Life is full of challenges. Those of us with the disease of addiction and living in recovery have also been given the gift of recovery, which means that, come what may, we can learn to embrace the good with the bad. We can learn to cope without using any kind of substance or person, place or thing to numb out or check out. We can allow ourselves to feel uncomfortable, to recognize when we are fearful and unsure of how it will all pan out. Then we can learn to let go and to have complete acceptance that we’re exactly where we are supposed to be and in exactly the moment we’re supposed to be in, and all is right with the world, even when it isn’t, but we can learn to find our peace in it.

What’s your connection here about why you are involved?

Breault: Everything changed for me when I came to realize that my daughter, Eden, was unable to stop using drugs and I was powerless to stop her. What I experienced between the start of her using and the start of her recovery covers a five-year timespan.
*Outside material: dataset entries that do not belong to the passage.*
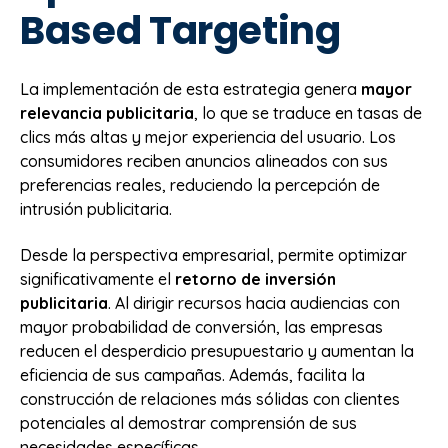
Based Targeting
La implementación de esta estrategia genera
mayor
relevancia publicitaria
, lo que se traduce en tasas de
clics más altas y mejor experiencia del usuario. Los
consumidores reciben anuncios alineados con sus
preferencias reales, reduciendo la percepción de
intrusión publicitaria.
Desde la perspectiva empresarial, permite optimizar
significativamente el
retorno de inversión
publicitaria
. Al dirigir recursos hacia audiencias con
mayor probabilidad de conversión, las empresas
reducen el desperdicio presupuestario y aumentan la
eficiencia de sus campañas. Además, facilita la
construcción de relaciones más sólidas con clientes
potenciales al demostrar comprensión de sus
necesidades específicas.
Addiction changed for me when I came to see it affect my daughter. Addiction took a 14-year-old girl from smoking marijuana to homelessness and using fentanyl and heroin intravenously by the time she was 17.

Both my daughter and I were treated as if we were no longer human beings deserving of our health-care system or even being served at Tim Hortons. I watched as she was rejected and despised and then to becoming completely invisible. To society, she no longer mattered; she became like garbage blowing in the wind.

It was simply wrong to me. It was an injustice. It was inhumane and I began to see the sons and daughters of parents just like me everywhere on the streets. Eden today is over two and a half years into her recovery. There are many more like her – we do recover.

Going through this journey with my girl taught me some of the greatest life lessons I have ever learned and those are: love and hope. Selflessly loving her exactly where she was at, with no expectations from her to ease my own pain, fear or suffering. In those same moments, letting her know that I believed in her, that I was not ashamed of her or anything that she had done or become.

That I believed without a doubt that she could recover and become all that she was created to be.

Eden showed me that if they’re above ground, there truly is hope. It’s this same hope, this same awareness of the power of love and believing in someone that Terminator has been founded on.

It’s from this foundation that we stretch out our hands and pull others in because: The truth is you can recover!